Extract the lines of the data below, verbatim, starting at the very first line and going on through the line that contains "contrast brightness saturation: contrast 0.28".
^^^^
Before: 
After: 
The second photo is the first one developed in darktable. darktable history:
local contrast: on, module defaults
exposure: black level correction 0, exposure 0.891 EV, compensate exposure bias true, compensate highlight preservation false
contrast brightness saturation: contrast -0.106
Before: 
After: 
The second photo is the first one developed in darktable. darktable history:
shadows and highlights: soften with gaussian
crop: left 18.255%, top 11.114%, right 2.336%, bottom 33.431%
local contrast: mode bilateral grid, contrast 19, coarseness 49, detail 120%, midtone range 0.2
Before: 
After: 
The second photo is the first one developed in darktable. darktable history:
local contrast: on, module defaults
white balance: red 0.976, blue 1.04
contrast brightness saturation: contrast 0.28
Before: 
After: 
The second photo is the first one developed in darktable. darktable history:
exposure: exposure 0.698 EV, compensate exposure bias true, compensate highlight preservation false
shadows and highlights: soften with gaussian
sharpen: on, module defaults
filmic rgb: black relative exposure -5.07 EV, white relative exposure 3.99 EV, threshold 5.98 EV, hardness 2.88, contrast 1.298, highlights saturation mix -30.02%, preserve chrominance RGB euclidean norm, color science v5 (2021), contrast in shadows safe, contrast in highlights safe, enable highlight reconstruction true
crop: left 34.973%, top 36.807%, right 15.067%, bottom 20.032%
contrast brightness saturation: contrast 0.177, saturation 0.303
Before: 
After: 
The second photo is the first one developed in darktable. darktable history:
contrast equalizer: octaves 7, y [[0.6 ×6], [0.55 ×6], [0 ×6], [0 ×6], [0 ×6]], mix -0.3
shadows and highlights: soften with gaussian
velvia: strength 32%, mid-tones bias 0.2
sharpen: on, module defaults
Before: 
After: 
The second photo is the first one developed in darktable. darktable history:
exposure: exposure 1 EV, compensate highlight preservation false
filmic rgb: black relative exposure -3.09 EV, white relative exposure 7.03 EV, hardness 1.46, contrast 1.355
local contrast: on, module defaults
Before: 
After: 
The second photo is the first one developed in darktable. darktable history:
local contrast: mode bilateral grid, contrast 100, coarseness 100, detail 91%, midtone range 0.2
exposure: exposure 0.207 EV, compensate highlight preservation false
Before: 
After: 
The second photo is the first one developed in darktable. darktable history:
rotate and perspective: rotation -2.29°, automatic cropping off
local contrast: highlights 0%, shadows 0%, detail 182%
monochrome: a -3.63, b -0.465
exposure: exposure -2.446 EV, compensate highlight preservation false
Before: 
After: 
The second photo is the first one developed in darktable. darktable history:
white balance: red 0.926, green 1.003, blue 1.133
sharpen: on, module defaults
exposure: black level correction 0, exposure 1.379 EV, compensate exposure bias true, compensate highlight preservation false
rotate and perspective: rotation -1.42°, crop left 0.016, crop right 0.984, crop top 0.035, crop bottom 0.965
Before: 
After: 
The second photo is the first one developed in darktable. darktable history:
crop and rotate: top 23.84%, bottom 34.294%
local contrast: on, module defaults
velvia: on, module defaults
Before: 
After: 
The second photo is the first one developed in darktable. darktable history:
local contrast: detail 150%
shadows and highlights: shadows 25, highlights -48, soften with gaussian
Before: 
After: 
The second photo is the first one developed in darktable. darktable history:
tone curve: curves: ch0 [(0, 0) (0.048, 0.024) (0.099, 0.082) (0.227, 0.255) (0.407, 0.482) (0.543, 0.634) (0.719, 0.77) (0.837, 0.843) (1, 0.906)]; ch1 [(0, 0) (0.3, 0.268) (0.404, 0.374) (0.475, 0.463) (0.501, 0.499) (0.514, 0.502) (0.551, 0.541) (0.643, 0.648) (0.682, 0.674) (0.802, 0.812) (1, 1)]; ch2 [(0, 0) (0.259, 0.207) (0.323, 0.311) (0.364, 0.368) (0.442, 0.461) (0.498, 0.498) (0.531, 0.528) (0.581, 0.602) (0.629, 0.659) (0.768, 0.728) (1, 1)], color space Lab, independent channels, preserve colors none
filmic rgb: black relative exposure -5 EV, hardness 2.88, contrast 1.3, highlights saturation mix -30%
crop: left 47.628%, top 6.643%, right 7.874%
^^^^
__FULL OUTPUT__.
Before: 
After: 
The second photo is the first one developed in darktable. darktable history:
local contrast: on, module defaults
exposure: black level correction 0, exposure 0.891 EV, compensate exposure bias true, compensate highlight preservation false
contrast brightness saturation: contrast -0.106
Before: 
After: 
The second photo is the first one developed in darktable. darktable history:
shadows and highlights: soften with gaussian
crop: left 18.255%, top 11.114%, right 2.336%, bottom 33.431%
local contrast: mode bilateral grid, contrast 19, coarseness 49, detail 120%, midtone range 0.2
Before: 
After: 
The second photo is the first one developed in darktable. darktable history:
local contrast: on, module defaults
white balance: red 0.976, blue 1.04
contrast brightness saturation: contrast 0.28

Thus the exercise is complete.